SALT LAKE CITY -- The U.S. Census Bureau has confirmed what Utah non-profit agencies have experienced on the ground: an increasing number of Utah families are suffering in poverty, creating a domino effect at every level of social service agency need.
"Over the last five years we've had a 260 percent increase in families," Celeste Eggert of the Road Home Shelter in Salt Lake City said. "Just this past July we had 92 new families move into shelter in a single month and that's the highest number of new families we've ever had move into the shelter before."
The U.S. Census Bureau's statistics show Utah's median household income has dropped about $1,200 from 2010 to 2011. Median income for Utah households is down about $7,000 from it's high in 2008.
The national rate edged up about $700 dollars in the past year.
Nationally, poverty rates also held steady at about 15% while Utah's poverty rate continues to rise. It rose from 10% to 11% from 2010 to 2011. In 2008, Utah's poverty rate was 7.6%.
The Utah Food Bank serves all 29 Utah Counties, seeing similar, and sometimes more severe trends in different areas of the state.
We also see areas that are a surprise to other folks," said Ginette Bott of the Utah Food Bank, "Washington County for example.

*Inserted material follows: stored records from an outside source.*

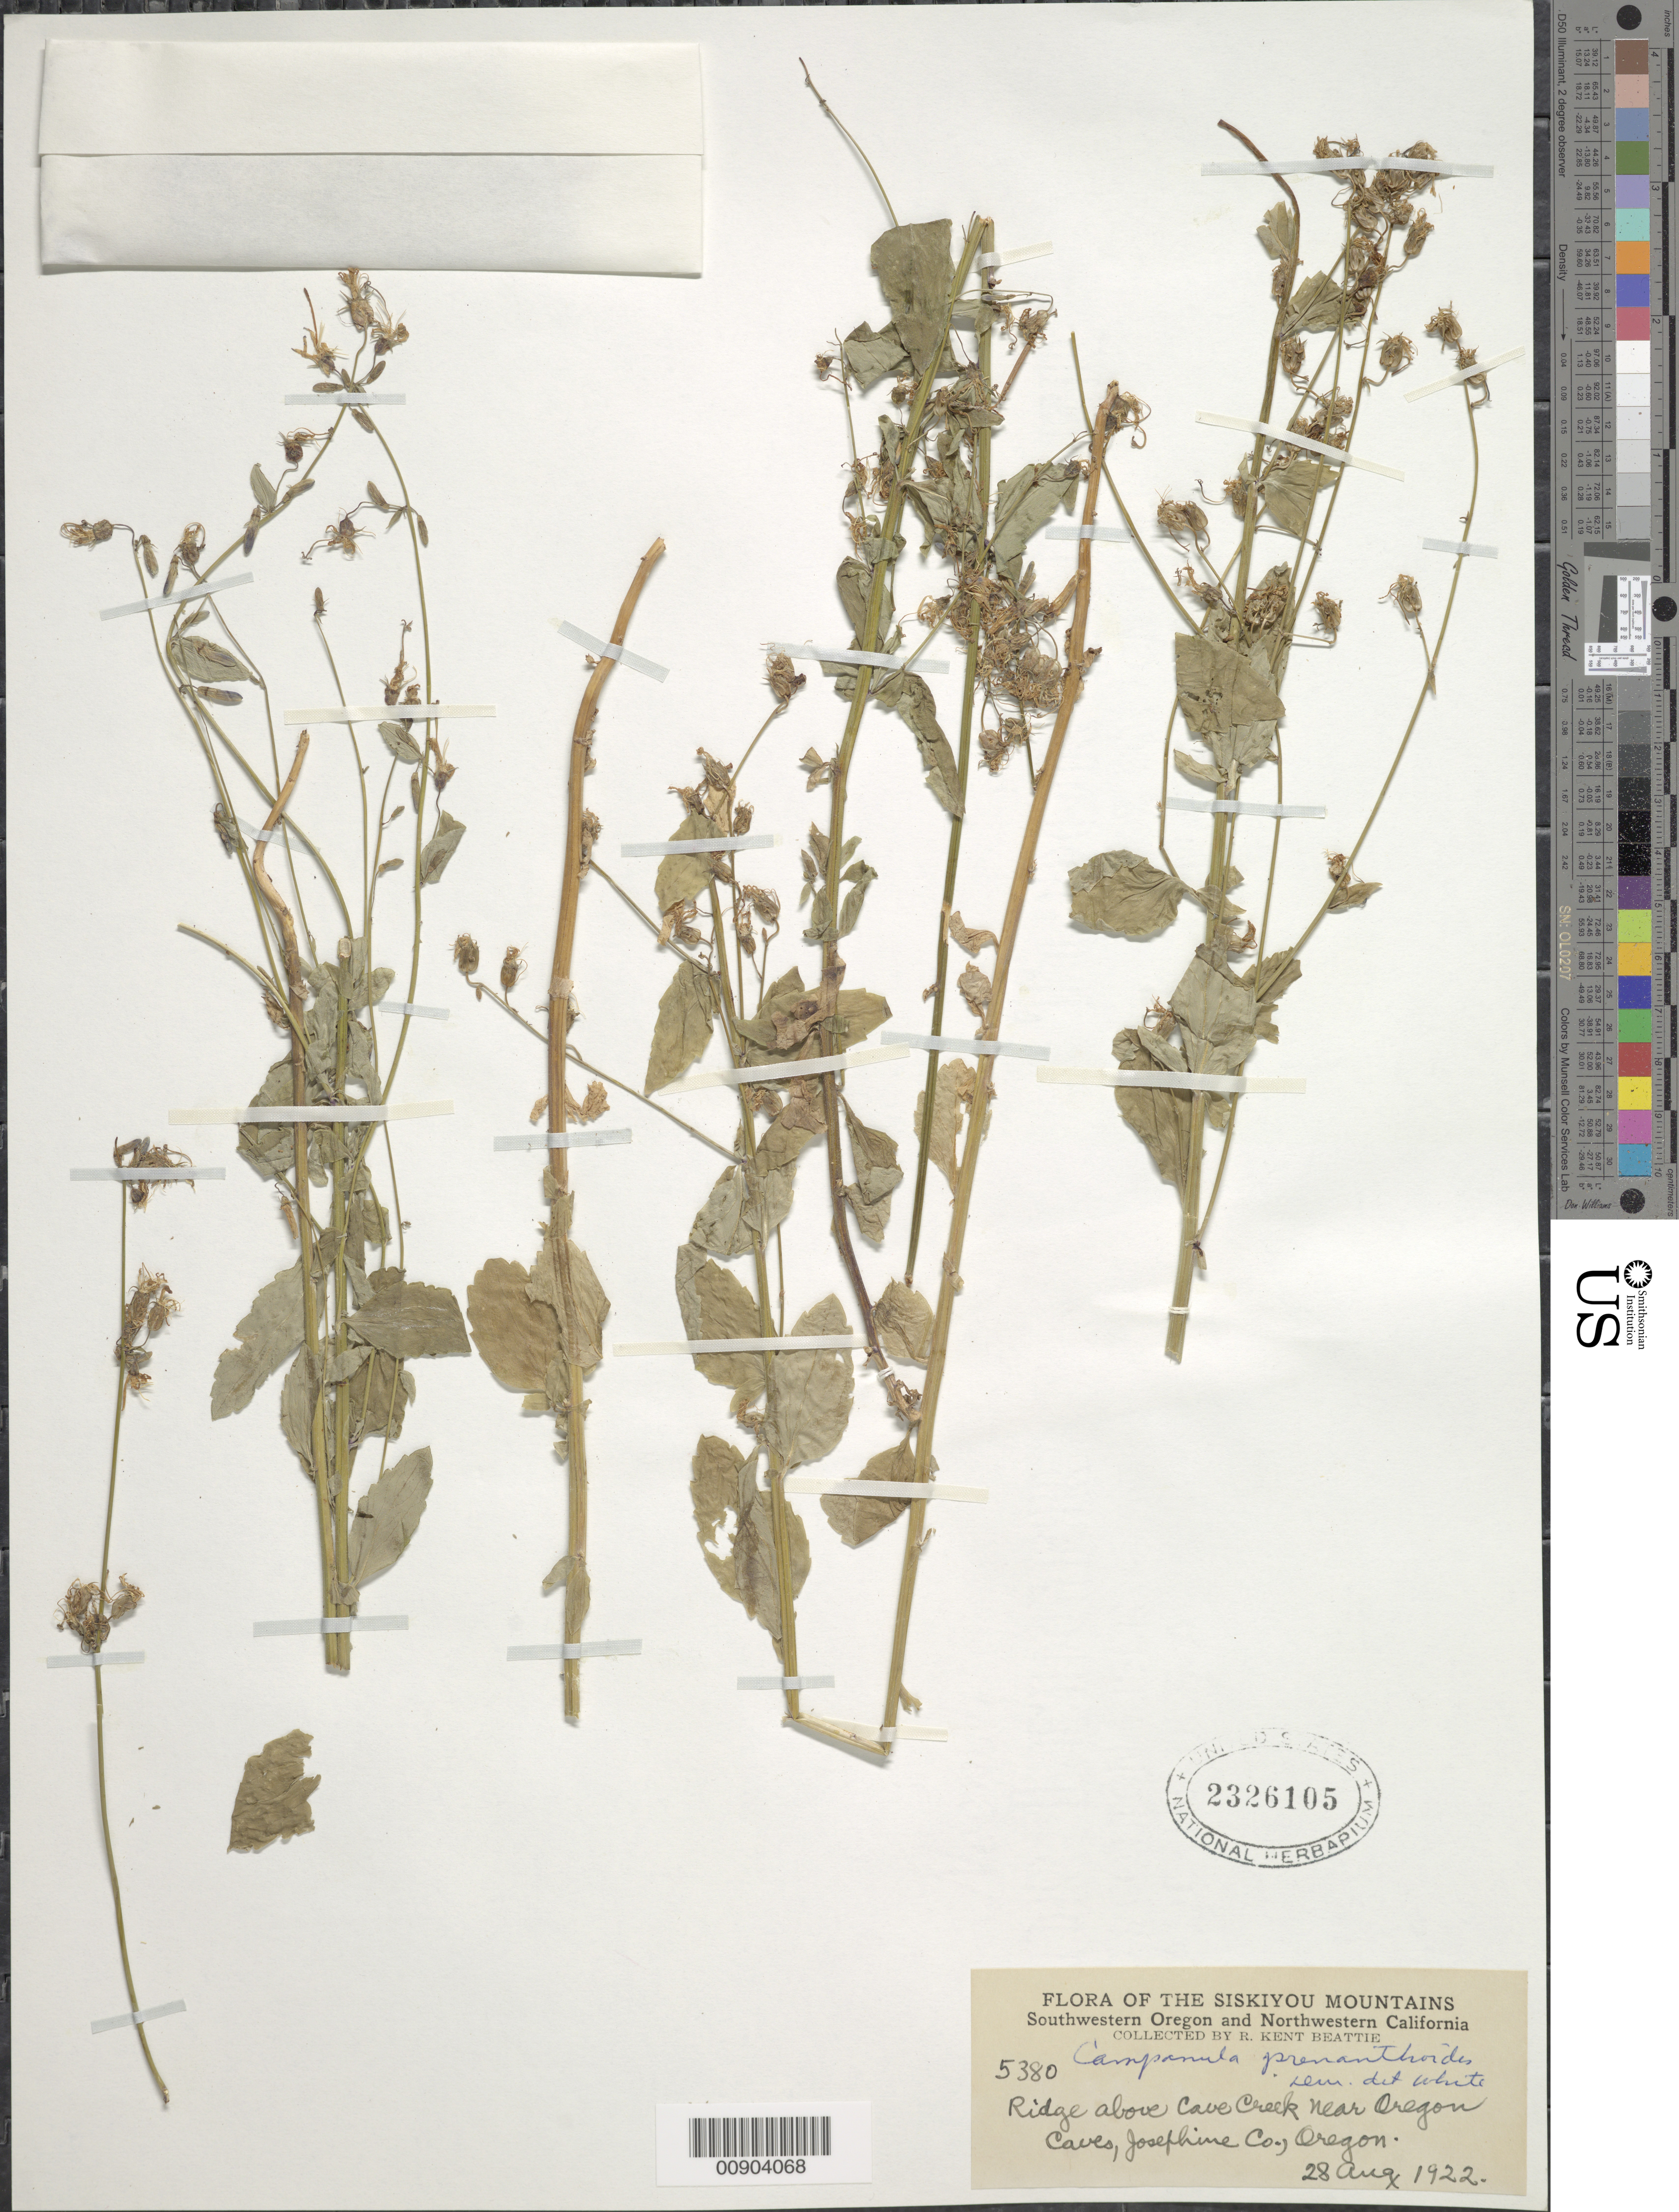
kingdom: Plantae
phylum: Tracheophyta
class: Magnoliopsida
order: Asterales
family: Campanulaceae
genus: Campanula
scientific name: Campanula prenanthoides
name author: Durand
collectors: R. K. Beattie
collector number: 5380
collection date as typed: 28 Aug 1922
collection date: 1922-08-28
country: United States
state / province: Oregon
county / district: Josephine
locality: Above Cave Creek, near Oregon Caves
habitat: ridge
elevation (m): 1128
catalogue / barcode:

We have recently seen a high number of homeless children in Washington county going to public school."
The Food Bank has a low inventory, but they planned ahead, having experienced a similar spike in need last year. They report that summer months are more difficult because children eat breakfast and lunch at home instead of at school.
"The Road Home's unprecedented numbers are leading to a possible unprecedented action: "This year we're actually looking at opening the emergency shelter on October first, solely because of the increase in families we're seeing at this time," said Eggert.